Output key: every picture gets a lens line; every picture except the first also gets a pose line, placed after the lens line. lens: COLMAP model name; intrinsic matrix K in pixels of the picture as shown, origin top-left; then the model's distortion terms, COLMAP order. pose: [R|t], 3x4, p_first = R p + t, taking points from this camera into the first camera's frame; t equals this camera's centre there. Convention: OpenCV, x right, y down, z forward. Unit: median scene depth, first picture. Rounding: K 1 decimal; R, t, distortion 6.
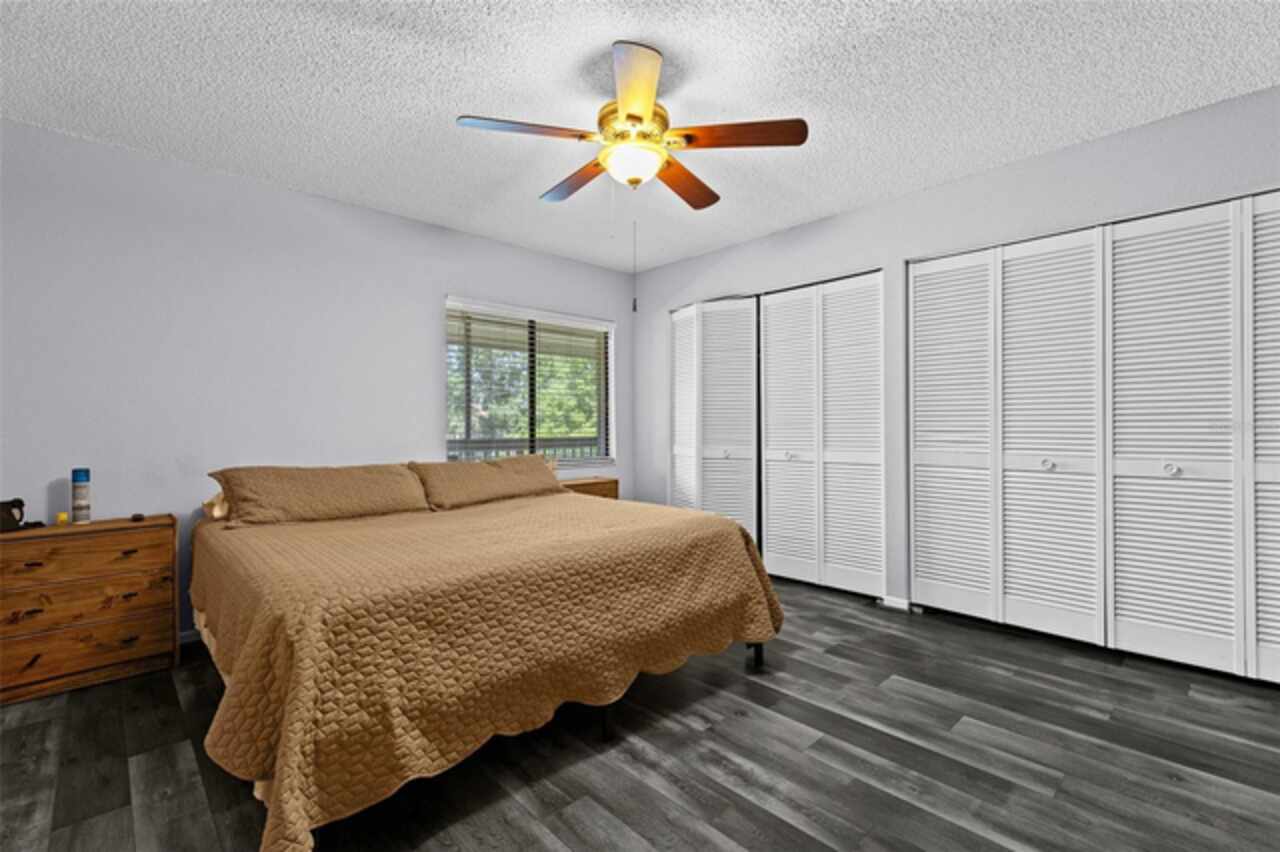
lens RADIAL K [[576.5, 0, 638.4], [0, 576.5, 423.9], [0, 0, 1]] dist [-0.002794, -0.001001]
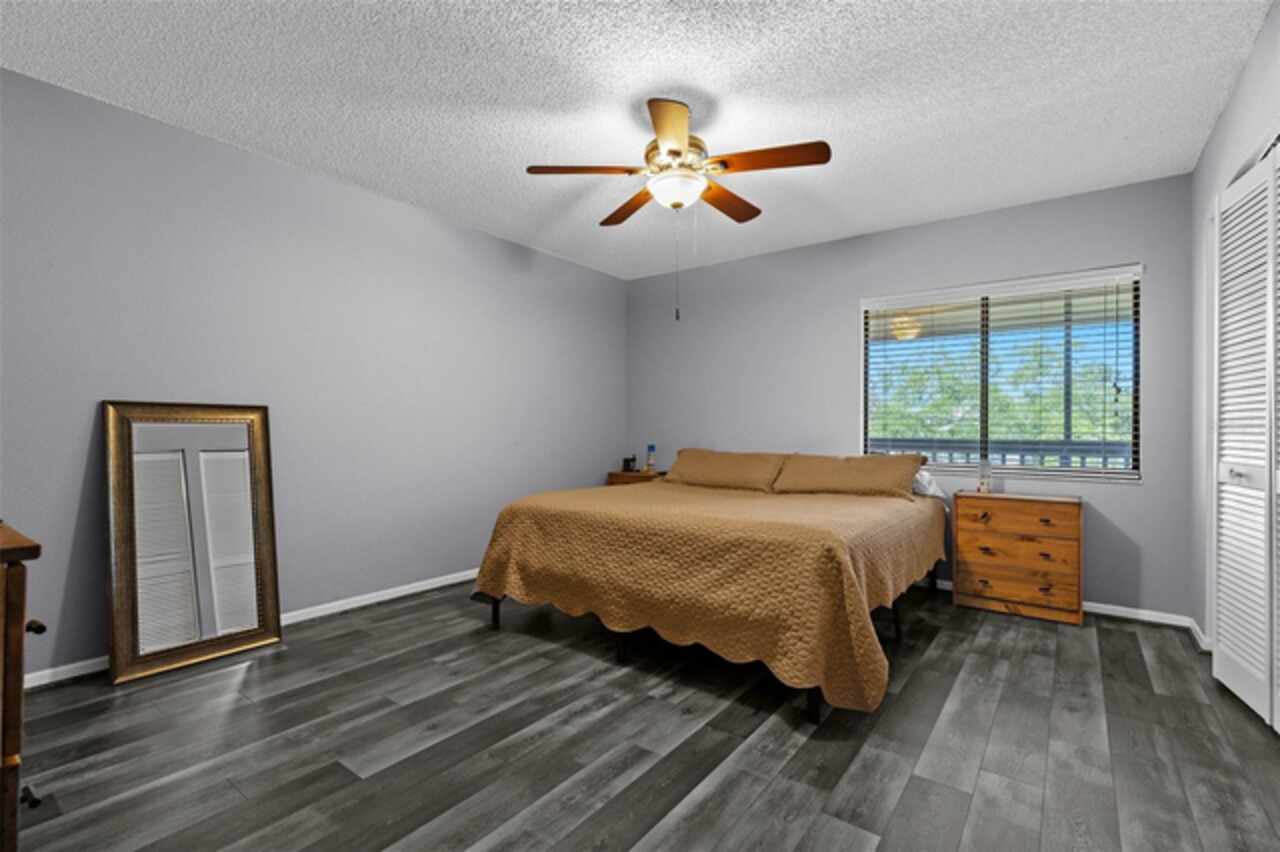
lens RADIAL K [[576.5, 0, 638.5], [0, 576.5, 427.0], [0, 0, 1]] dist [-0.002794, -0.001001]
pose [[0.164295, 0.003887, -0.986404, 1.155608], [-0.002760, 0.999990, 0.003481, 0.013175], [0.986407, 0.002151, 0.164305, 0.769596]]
• • • • • • •
* [Required work]
Please arrange every line of the listing above as a numbered list, dropping any blank lines and leaving the pictures out.

* [Exercise solution]
1. Output key: every picture gets a lens line; every picture except the first also gets a pose line, placed after the lens line. lens: COLMAP model name; intrinsic matrix K in pixels of the picture as shown, origin top-left; then the model's distortion terms, COLMAP order. pose: [R|t], 3x4, p_first = R p + t, taking points from this camera into the first camera's frame; t equals this camera's centre there. Convention: OpenCV, x right, y down, z forward. Unit: median scene depth, first picture. Rounding: K 1 decimal; R, t, distortion 6.
2. lens RADIAL K [[576.5, 0, 638.4], [0, 576.5, 423.9], [0, 0, 1]] dist [-0.002794, -0.001001]
3. lens RADIAL K [[576.5, 0, 638.5], [0, 576.5, 427.0], [0, 0, 1]] dist [-0.002794, -0.001001]
4. pose [[0.164295, 0.003887, -0.986404, 1.155608], [-0.002760, 0.999990, 0.003481, 0.013175], [0.986407, 0.002151, 0.164305, 0.769596]]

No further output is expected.